Les faits méritent d’être relatés. Tout commence le mercredi 12.12.2012.  Un journaliste appelle des syndicalistes et leur demande de commenter les amendements aux lois du travail qui arrivent au Parlement avec un certificat d’urgence le mardi 18. Ces amendements auraient pu être présentés en deuxième et troisième lecture, et être votés en toute hâte.
La machinerie de l’unité et de la solidarité se met en branle. En cinq jours, une formidable équipe sous la bannière de la Platform Kont La Loi Travay Anti-Travay multiplie les réunions, produit un document, rencontre le leader de l’Opposition, organise un forum-débat, tient une manifestation devant le Parlement et parvient à solliciter une réaction du ministre du Travail pour une rencontre.  Finalement, les amendements en question ne font pas l’objet d’un vote.  Le ministre accepte d’écouter le propos des syndicalistes et tout est renvoyé pour l’année prochaine.  Le ministre peut aller en vacances l’esprit tranquille.
C’est un round de gagné, mais nous, syndicalistes, nous n’avons pas encore remporté la bataille. Ce n’est que partie remise. La lutte pour la protection des droits des travailleurs doit continuer de plus belle.  
Si nous voulons vraiment protéger les droits des travailleurs, le but fondamental d’un syndicat, il nous faut d’abord être en présence de cette unité tant souhaitée que ce soit du côté des journalistes, de l’opposition ou du champ du gouvernement, et surtout des travailleurs.  La classe syndicale doit s’unir.  Nous avons des hommes et des femmes de qualité dans le mouvement syndical qui inspirent confiance mais nous n’arrivons pas à créer cette unité.  Ce qui a été formidable durant ces cinq jours, c’est d’avoir pu réunir autour d’une même plateforme, qui existe depuis mai 2012, des gens tels que Jack Bizlall, Atma Shanto, Venoo Ramasamy, Rehana Ameer, Rashid Imrith, Deepak Benydin, Reeaz Chuttoo, Jane Ragoo, que le public apprécie pour leur courage et leur travail dans le monde syndical.  La plateforme est ouverte à tout ceux et celles qui veulent vraiment oeuvrer dans l’intérêt des travailleurs de ce pays.  Alors, ne soyons pas égoistes, écoutons ce que les gens disent autour de nous.  Les gens, meilleurs juges, nous demandent de TOUS nous unir. Cette bataille, nous la gagnerons dans l’unité et la solidarité.
Nous avons réalisé une petite victoire : avoir réussi le coup de maître de faire reculer le vote sur ces deux amendements mais la lutte sera dure l’année prochaine.  Seules l’unité et la solidarité pourront nous sauver.  Nous devons nous unir pour écrire notre loi du travail ; nous devons produire un document qui protège les travailleurs et non les patrons.  Une loi du travail est censée n’aller que dans ce sens.  Tant que nous serons divisés, nous perdrons tous les acquis qu’ont obtenus nos grands-parents après une longue lutte ; notre devoir à nous consiste à reussir à les protéger et à militer pour des droits accrus, à lutter pour éliminer les discriminations, à lutter pour protéger ceux qui sont de plus en plus des contractuels, à lutter pour que les multinationales, qu’elles soient issues du pays ou de l’étranger, puissent signer des accords collectifs dignes de ce nom et surtout les respecter.  Notre devoir s’inscrit dans cette dynamique-là et il n’en est pas autrement. En sommes-nous capables ?
Nous devons faire bloc pour que le gouvernement et le ministre du Travail en particulier, comprennent que « Tripartite » signifie trois parties : Patronat – Gouvernement – Syndicats.  Il n’est donc pas question de voter, entre autres, pour qu’un groupe de travailleurs soit « empowered » de par la loi en vue de signer des accords collectifs avec le patronat.  Seul un syndicat peut signer des accords collectifs.
.....
Travail demandé:
1) Recopiez l'extrait en commençant aux mots « Nous devons faire » et en vous arrêtant après les mots « des accords collectifs. ».
2) Répondez à ces questions d'après l'extrait :
(a) Quel jour les amendements devaient-ils arriver au Parlement ?
(b) Depuis quand la plateforme existe-t-elle ?
(c) Qui seul peut signer des accords collectifs ?
Les enregistrements n'ont aucun lien avec l'extrait.

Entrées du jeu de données
.....
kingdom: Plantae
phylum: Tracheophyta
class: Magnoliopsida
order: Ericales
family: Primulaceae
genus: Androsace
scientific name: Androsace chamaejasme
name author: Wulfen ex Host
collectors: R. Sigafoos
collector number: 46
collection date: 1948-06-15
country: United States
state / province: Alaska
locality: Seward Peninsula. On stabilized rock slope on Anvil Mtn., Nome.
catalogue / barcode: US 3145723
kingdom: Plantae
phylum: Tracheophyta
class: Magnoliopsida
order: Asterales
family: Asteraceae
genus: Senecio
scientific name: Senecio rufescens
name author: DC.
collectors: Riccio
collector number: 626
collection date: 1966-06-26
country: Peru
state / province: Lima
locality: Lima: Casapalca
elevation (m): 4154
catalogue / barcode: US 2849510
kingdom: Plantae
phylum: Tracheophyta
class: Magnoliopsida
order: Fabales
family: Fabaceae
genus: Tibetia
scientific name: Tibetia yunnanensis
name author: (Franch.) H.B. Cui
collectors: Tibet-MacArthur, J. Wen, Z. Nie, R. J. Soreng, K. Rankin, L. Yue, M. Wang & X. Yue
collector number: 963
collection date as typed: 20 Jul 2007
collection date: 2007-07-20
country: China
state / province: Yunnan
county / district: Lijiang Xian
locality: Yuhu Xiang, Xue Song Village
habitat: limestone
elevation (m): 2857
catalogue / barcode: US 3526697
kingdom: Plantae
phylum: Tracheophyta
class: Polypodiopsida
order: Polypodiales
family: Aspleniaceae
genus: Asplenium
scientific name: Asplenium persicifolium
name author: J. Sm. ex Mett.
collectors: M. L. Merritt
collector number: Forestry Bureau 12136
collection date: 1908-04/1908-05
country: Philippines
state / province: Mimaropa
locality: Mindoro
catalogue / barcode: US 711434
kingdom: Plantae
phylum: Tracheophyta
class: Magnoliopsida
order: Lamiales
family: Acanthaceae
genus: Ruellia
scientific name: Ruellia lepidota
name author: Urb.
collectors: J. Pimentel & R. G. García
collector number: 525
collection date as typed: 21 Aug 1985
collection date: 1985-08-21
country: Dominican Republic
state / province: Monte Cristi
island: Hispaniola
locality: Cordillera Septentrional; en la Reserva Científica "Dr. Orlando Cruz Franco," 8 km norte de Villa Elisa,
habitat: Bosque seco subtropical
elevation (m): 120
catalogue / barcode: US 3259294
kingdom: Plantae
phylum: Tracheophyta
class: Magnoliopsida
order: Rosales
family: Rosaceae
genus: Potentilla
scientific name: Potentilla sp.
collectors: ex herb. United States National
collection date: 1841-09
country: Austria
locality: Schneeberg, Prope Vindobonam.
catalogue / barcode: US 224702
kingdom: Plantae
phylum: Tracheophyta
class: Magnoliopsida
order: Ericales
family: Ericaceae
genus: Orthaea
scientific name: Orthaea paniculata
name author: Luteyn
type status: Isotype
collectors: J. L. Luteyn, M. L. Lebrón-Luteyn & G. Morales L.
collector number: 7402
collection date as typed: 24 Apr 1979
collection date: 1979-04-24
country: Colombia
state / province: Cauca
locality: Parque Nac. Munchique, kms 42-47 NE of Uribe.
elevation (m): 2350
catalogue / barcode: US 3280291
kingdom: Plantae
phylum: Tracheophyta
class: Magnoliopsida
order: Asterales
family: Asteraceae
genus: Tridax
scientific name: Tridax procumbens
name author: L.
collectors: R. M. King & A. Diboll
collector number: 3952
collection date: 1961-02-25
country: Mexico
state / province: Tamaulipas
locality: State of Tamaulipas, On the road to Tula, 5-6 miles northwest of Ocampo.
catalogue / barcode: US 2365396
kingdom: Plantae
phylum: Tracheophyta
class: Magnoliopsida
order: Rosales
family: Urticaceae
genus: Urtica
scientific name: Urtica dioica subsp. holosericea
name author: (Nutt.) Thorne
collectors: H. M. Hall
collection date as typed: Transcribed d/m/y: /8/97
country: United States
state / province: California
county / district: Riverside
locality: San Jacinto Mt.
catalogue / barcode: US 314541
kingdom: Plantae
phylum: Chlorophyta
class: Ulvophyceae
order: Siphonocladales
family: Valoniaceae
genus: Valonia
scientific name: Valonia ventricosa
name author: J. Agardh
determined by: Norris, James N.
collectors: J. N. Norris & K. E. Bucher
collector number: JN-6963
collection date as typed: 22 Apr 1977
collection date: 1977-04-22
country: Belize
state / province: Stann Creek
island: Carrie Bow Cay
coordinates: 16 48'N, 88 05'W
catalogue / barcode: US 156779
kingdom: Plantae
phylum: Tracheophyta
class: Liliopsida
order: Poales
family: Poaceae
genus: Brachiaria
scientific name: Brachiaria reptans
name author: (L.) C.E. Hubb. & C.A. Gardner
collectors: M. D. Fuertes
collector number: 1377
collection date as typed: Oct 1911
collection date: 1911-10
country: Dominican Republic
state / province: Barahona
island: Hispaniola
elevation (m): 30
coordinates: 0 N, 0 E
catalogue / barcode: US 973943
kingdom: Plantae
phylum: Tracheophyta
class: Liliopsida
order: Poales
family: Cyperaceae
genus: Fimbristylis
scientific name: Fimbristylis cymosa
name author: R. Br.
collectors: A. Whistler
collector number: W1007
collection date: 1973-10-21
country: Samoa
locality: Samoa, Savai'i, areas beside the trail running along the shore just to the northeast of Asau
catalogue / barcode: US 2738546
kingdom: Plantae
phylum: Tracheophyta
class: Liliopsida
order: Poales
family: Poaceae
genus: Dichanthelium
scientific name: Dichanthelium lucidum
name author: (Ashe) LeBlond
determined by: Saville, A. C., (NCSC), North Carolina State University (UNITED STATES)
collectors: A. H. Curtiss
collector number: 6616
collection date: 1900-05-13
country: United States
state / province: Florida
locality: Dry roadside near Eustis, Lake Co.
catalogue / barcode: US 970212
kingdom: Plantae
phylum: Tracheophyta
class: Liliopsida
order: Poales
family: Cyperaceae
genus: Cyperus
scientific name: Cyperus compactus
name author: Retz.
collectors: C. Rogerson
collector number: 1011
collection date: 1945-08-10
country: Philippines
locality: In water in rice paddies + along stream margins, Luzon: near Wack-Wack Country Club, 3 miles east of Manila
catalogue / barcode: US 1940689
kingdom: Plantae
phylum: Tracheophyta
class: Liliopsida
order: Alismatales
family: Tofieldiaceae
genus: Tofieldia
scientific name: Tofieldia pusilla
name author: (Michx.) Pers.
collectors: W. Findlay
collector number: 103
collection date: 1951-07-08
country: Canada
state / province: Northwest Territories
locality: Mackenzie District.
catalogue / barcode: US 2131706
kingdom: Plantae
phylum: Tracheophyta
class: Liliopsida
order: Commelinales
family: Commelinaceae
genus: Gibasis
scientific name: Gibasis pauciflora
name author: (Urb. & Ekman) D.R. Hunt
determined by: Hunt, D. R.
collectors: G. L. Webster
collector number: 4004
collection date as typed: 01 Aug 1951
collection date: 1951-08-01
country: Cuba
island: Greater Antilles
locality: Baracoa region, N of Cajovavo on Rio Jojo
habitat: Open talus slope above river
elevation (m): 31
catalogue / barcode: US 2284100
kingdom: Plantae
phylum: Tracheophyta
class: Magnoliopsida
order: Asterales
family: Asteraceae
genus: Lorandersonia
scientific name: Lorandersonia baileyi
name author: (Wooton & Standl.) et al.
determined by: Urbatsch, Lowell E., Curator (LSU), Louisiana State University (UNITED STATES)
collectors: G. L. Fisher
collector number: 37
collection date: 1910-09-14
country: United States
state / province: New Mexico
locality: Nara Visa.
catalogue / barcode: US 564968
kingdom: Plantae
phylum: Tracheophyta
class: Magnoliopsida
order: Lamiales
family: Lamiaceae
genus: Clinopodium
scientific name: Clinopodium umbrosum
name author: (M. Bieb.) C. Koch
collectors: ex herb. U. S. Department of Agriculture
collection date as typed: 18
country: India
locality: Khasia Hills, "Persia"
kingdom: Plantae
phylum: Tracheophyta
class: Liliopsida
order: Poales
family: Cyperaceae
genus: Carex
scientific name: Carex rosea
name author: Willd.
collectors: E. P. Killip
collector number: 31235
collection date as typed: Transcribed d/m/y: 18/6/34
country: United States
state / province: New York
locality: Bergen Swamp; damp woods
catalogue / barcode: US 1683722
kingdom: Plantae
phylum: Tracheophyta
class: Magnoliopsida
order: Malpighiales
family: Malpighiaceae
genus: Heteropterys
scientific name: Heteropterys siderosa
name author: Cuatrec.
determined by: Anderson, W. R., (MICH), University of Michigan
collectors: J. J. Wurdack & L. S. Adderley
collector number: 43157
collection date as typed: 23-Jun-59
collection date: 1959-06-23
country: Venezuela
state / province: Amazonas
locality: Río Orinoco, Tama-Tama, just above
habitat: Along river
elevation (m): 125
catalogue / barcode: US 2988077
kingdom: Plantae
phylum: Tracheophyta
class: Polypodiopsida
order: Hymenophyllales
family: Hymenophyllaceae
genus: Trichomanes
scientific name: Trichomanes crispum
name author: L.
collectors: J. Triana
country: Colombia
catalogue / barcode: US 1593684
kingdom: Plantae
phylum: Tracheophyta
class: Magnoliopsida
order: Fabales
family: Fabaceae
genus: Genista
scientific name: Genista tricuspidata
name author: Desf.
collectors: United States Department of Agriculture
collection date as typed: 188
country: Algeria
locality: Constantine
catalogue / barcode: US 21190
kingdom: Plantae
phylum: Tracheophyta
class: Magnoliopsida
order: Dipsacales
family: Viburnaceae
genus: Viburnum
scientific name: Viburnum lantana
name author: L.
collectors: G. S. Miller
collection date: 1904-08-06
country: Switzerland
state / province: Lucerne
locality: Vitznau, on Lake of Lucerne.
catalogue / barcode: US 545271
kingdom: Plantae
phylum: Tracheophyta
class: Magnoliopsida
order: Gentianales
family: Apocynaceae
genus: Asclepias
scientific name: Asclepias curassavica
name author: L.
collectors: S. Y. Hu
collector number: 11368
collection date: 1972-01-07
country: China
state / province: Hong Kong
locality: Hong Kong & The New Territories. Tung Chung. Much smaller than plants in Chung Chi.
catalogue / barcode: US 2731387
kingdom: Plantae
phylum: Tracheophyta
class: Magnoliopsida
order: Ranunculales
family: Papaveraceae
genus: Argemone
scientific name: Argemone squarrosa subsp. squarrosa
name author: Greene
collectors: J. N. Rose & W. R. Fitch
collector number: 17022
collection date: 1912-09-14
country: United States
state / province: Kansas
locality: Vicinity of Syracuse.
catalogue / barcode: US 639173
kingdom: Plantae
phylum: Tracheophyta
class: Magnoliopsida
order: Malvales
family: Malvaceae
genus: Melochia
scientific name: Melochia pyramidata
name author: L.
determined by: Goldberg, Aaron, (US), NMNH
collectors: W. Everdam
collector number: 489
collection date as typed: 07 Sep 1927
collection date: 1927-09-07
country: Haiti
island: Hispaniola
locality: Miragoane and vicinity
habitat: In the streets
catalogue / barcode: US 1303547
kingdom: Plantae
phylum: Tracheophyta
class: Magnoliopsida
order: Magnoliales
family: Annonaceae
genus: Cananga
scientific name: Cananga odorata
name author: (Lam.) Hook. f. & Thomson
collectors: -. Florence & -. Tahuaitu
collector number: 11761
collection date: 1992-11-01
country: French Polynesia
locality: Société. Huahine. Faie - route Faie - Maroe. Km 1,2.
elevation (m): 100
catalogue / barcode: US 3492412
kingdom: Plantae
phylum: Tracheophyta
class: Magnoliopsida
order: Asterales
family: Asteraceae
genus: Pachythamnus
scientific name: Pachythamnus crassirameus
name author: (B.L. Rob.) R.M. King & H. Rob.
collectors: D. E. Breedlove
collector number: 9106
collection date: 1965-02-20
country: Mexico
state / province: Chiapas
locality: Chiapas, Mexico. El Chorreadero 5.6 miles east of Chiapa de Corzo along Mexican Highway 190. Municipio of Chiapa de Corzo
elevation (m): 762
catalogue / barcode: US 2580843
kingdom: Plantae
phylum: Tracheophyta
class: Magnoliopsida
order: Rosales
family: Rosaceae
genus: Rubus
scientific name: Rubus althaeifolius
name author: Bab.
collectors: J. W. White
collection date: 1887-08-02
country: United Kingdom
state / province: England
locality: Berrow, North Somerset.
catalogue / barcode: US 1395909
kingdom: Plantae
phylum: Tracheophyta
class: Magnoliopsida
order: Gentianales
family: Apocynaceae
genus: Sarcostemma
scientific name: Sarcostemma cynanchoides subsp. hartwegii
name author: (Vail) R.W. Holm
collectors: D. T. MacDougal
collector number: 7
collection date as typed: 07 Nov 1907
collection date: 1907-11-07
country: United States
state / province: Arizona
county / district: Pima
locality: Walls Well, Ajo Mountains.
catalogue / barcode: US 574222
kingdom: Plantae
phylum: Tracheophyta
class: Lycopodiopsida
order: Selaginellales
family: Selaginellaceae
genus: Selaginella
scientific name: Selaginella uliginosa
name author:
.....
Résultats par tâche:
1)
Nous devons faire bloc pour que le gouvernement et le ministre du Travail en particulier, comprennent que « Tripartite » signifie trois parties : Patronat – Gouvernement – Syndicats.  Il n’est donc pas question de voter, entre autres, pour qu’un groupe de travailleurs soit « empowered » de par la loi en vue de signer des accords collectifs avec le patronat.  Seul un syndicat peut signer des accords collectifs.

2)
(a) Le mardi 18.
(b) Depuis mai 2012.
(c) Un syndicat.